Nascida na Madeira, em 1920, teve uma infância muito feliz, rodeada por 12 irmãos e uns pais extremosos e bons cristãos "no verdadeiro sentido da palavra", diz. Desde criança que gostava de ouvir os sermões e explicações da palavra de Deus e de ler a vida dos santos, que ambicionava imitar. Um dia. com 14 anos, adoeceu com quistos num dos braços e, durante 6 meses, fez todos os tratamentos e operações locais possíveis na época. Os pais foram obrigados a mudar-se para o Funchal e dispenderam muito dinheiro tentando curá-la. "A minha mãe amava cada um de nós como se fôssemos filhos únicos. Durante a minha doença sofreu profundamente e eu só tinha pena do desgosto que estava a dar aos meus pais. Rezava todos os dias pedindo para me curar depressa para Ihes dar alegria. Foi quando prometi oferecer a minha vida e saúde ao serviço de Deus."

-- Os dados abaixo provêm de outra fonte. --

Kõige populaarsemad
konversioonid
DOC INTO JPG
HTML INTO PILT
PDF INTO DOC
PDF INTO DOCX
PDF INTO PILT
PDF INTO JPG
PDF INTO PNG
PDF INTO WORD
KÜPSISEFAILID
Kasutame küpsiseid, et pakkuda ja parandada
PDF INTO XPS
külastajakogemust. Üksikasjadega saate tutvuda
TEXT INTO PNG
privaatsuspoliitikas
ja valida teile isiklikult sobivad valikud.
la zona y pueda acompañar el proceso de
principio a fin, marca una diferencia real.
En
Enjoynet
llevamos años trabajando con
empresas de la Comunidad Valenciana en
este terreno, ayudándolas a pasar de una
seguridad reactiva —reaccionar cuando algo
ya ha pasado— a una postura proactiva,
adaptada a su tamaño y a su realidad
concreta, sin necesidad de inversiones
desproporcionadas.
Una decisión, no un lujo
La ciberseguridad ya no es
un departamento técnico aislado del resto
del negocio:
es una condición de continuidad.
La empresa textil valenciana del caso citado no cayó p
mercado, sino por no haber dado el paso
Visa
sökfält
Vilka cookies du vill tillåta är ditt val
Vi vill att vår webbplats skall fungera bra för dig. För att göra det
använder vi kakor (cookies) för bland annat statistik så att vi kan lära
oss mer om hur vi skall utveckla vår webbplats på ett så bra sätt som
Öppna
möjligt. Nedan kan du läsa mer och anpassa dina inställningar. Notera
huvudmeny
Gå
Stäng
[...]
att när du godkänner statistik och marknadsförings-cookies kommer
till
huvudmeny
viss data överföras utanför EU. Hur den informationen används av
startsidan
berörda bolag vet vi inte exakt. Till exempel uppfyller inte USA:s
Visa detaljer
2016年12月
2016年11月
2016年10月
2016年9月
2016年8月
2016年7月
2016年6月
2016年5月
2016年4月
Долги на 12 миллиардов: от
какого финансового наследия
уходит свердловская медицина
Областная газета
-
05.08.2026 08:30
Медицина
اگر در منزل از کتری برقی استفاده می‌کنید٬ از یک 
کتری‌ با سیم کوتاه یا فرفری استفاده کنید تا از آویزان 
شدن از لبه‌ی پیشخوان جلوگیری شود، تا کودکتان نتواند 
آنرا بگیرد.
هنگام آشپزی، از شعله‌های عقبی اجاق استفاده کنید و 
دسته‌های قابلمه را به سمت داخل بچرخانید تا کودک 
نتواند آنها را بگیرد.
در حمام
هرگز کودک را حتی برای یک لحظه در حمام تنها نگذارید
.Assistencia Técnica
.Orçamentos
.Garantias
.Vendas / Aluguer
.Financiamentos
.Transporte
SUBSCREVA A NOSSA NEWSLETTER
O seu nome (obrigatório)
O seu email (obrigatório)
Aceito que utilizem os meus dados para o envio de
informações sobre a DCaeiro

Jubileu de uma genuína vocação
Acabou por ser tratada por um médico que utilizava métodos considerados "estranhos" mas, sem dúvida, eficazes. A jovem Gertrudes nunca disse a ninguém o desejo que tinha de seguir a vida religiosa. Recorda que as conversas das amigas não lhe davam grande prazer e sentia que quando estava sozinha era outra. Mas era muito alegre, traquinas até. A casa dos seus pais tinha sempre muita gente nova, amigos dos irmãos e diz a sorrir que sabia que tinha simpatias e que queriam arranjar-lhe casamento. Evitava sair com medo de perder a vocação. Mas esta era cada vez mais forte. Aos 21 anos disse aos pais que se queria apresentar no Convento de Santa Clara no Funchal. A mãe chorou todo o dia. E a jovem Gertrudes lá foi, acompanhada pela irmã mais velha. Diz que é raro as superioras dizerem sim logo após a primeira entrevista. Mas consigo aconteceu; pediram-lhe para tratar do enxoval, que, na época, obedecia a regras rigorosíssimas. Entrou para o Convento em Novembro de 1941. E foi feliz desde o princípio, di-lo sem a menor hesitação e com a cara iluminada por um sorriso. O seu sonho era ser missionária, vir para a China baptizar, espalhar a palavra de Cristo. Para tal era necessário passar 2 anos de preparação no Colégio Missionário em Barcelos. Vai em seguida para Lisboa e ali faz um ano de estágio. Estava integrada na lista do primeiro grupo a partir para as Missões. Esperou o fim da Guerra e partiu na primeira viagem efectuada para o Oriente após o segundo grande conflito mundial. Ao cabo de 4 meses de viagem que incluiu, entre outras, uma passagem por Moçambique, que não esquece, chegou a Macau no dia 7 de Dezembro de 1946 onde se dedicou desde logo ao ensino. Nestes 47 anos foi enviada para Taiwan onde esteve 7 anos na nova Fundação. Quando voltou a Macau foi pela primeira vez a Portugal visitar a família, no ano de 1968. mas os pais já haviam falecido. Apesar do natural desgosto, madre Pia diz que nunca hesitou ou pensou em abandonar a vida religiosa.